Apple CEO Tim Cook and Samsung CEO Choi Gee-sung duly complied with the judge's orders, spending at least nine hours in each other's company over the course of two days. The two men -- accompanied by their attorneys -- presumably discussed their respective bones of contention, but it was all to no avail.
They failed to reach a resolution, according to reports, and they're now headed for trial in California, most likely sometime this summer, depending on the judge's calendar.
Apple and Samsung did not respond to our request to comment for this story.

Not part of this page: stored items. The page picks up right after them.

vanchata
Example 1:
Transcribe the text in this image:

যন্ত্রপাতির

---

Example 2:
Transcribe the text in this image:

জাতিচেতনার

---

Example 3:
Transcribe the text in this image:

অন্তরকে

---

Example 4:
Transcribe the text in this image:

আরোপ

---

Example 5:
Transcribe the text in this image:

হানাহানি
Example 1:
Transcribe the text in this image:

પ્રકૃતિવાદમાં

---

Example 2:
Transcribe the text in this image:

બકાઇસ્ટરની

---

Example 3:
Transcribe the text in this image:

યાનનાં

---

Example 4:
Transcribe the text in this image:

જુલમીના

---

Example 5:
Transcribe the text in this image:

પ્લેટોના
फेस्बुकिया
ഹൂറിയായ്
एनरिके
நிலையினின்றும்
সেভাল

A Huge Piece of a Huge Battle
The U.S. trial, whenever it begins, will just be one piece -- albeit a huge one -- of the companies' bitter patent dispute. In a nutshell, each maintains the other has violated its intellectual property in the mobile space, for both software and hardware. The ultimate goal of both firms is to have the other's product banned from certain -- preferably all -- markets.
To that end, they have duked out their differences in court after court around the world, with Apple winning some motions, Samsung declaring victory in others.

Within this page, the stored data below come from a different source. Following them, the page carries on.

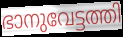
ഭാനുവേട്ടത്തി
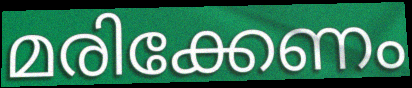
മരിക്കേണം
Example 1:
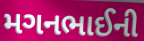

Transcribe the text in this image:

મગનભાઈની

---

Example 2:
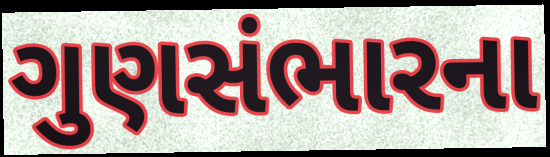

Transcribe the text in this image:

ગુણસંભારના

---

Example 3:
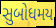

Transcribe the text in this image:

સુબોધમય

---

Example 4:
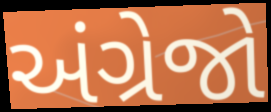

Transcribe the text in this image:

અંગ્રેજો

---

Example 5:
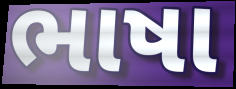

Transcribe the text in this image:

ભાષા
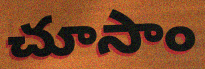
చూసాం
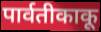
पार्वतीकाकू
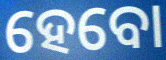
ହେବୋ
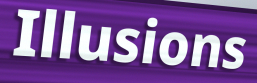
Illusions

Neither side can be fairly said to have the lead or be the clear victor -- or victim -- in this dispute, though.
"I have read that Apple and Samsung are engaged in 20 different lawsuits filed in 10 different countries," Klemchuk Kubasta partner Kelly Kubasta told the E-Commerce Times. "There is definitely an ebb and flow to the progress. In this particular dispute, in California, I have not seen or read anything that gives me a sense that one side has the upper hand over the other."
A CEO Meeting
Judges will often order two sides to try mediation before a legal action, Ryan Radia, an analyst with the Competitive Enterprise Institute, told the E-Commerce Times.
Ordering the actual CEOs to try to resolve their differences is a bit unusual, but not unheard of. In fact, the judge hearing the Oracle Google dispute reportedly had Oracle CEO Larry Ellison and Google CEO Larry Page meet face-to-face to try to resolve their differences.
Such attempts usually are not successful though, Radia said. "If companies want to settle or stay out of a courtroom, they don't need to be nudged to do so by a judge."
Given the stakes of this dispute, it is especially unlikely Apple and Samsung would ever voluntarily come to an agreement, he added.
"I think they both feel they have the stronger argument and can win the case," Radia said. "Usually firms settle when one side is clearly weaker and will probably lose in court."
It was unlikely the two CEOs would have come to a complete reconciliation, Kubasta said, but there's no reason to assume the talks were a complete loss either.
"With a mediation of this sort, the fact that this first two-day meeting was not successful is not surprising, but just because they didn't reach a resolution doesn't mean they didn't narrow the issues or move potentially closer to a resolution," he said.
"The unstated goal of any mediation is that, even if you can't resolve the matter," said Kubasta, "just streamlining the issues or moving closer on some subjects makes it worthwhile."